*Job*:
Reproduce the records below exactly from their first line through the line containing "between them, they", omitting all pictures.

*Source data*:
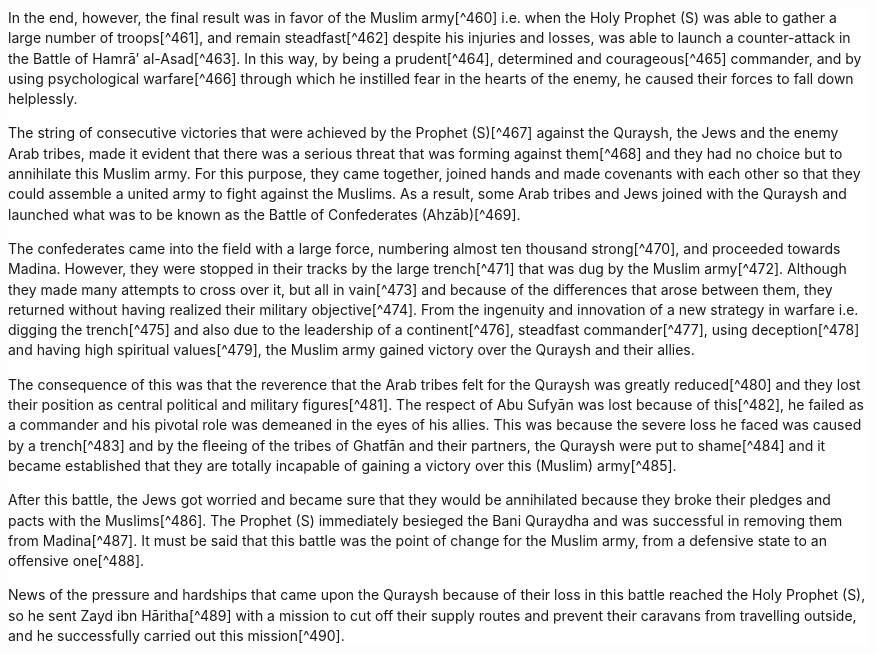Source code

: In the end, however, the final result was in favor of the Muslim
army[^460] i.e. when the Holy Prophet (S) was able to gather a large
number of troops[^461], and remain steadfast[^462] despite his injuries
and losses, was able to launch a counter-attack in the Battle of Hamrā’
al-Asad[^463]. In this way, by being a prudent[^464], determined and
courageous[^465] commander, and by using psychological warfare[^466]
through which he instilled fear in the hearts of the enemy, he caused
their forces to fall down helplessly.

The string of consecutive victories that were achieved by the Prophet
(S)[^467] against the Quraysh, the Jews and the enemy Arab tribes, made
it evident that there was a serious threat that was forming against
them[^468] and they had no choice but to annihilate this Muslim army.
For this purpose, they came together, joined hands and made covenants
with each other so that they could assemble a united army to fight
against the Muslims. As a result, some Arab tribes and Jews joined with
the Quraysh and launched what was to be known as the Battle of
Confederates (Ahzāb)[^469].

The confederates came into the field with a large force, numbering
almost ten thousand strong[^470], and proceeded towards Madina. However,
they were stopped in their tracks by the large trench[^471] that was dug
by the Muslim army[^472]. Although they made many attempts to cross over
it, but all in vain[^473] and because of the differences that arose
between them, they returned without having realized their military
objective[^474]. From the ingenuity and innovation of a new strategy in
warfare i.e. digging the trench[^475] and also due to the leadership of
a continent[^476], steadfast commander[^477], using deception[^478] and
having high spiritual values[^479], the Muslim army gained victory over
the Quraysh and their allies.

The consequence of this was that the reverence that the Arab tribes felt
for the Quraysh was greatly reduced[^480] and they lost their position
as central political and military figures[^481]. The respect of Abu
Sufyān was lost because of this[^482], he failed as a commander and his
pivotal role was demeaned in the eyes of his allies. This was because
the severe loss he faced was caused by a trench[^483] and by the fleeing
of the tribes of Ghatfān and their partners, the Quraysh were put to
shame[^484] and it became established that they are totally incapable of
gaining a victory over this (Muslim) army[^485].

After this battle, the Jews got worried and became sure that they would
be annihilated because they broke their pledges and pacts with the
Muslims[^486]. The Prophet (S) immediately besieged the Bani Quraydha
and was successful in removing them from Madina[^487]. It must be said
that this battle was the point of change for the Muslim army, from a
defensive state to an offensive one[^488].

News of the pressure and hardships that came upon the Quraysh because of
their loss in this battle reached the Holy Prophet (S), so he sent Zayd
ibn Hāritha[^489] with a mission to cut off their supply routes and
prevent their caravans from travelling outside, and he successfully
carried out this mission[^490].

*Output*:
Source code

: In the end, however, the final result was in favor of the Muslim
army[^460] i.e. when the Holy Prophet (S) was able to gather a large
number of troops[^461], and remain steadfast[^462] despite his injuries
and losses, was able to launch a counter-attack in the Battle of Hamrā’
al-Asad[^463]. In this way, by being a prudent[^464], determined and
courageous[^465] commander, and by using psychological warfare[^466]
through which he instilled fear in the hearts of the enemy, he caused
their forces to fall down helplessly.

The string of consecutive victories that were achieved by the Prophet
(S)[^467] against the Quraysh, the Jews and the enemy Arab tribes, made
it evident that there was a serious threat that was forming against
them[^468] and they had no choice but to annihilate this Muslim army.
For this purpose, they came together, joined hands and made covenants
with each other so that they could assemble a united army to fight
against the Muslims. As a result, some Arab tribes and Jews joined with
the Quraysh and launched what was to be known as the Battle of
Confederates (Ahzāb)[^469].

The confederates came into the field with a large force, numbering
almost ten thousand strong[^470], and proceeded towards Madina. However,
they were stopped in their tracks by the large trench[^471] that was dug
by the Muslim army[^472]. Although they made many attempts to cross over
it, but all in vain[^473] and because of the differences that arose
between them, they returned without having realized their military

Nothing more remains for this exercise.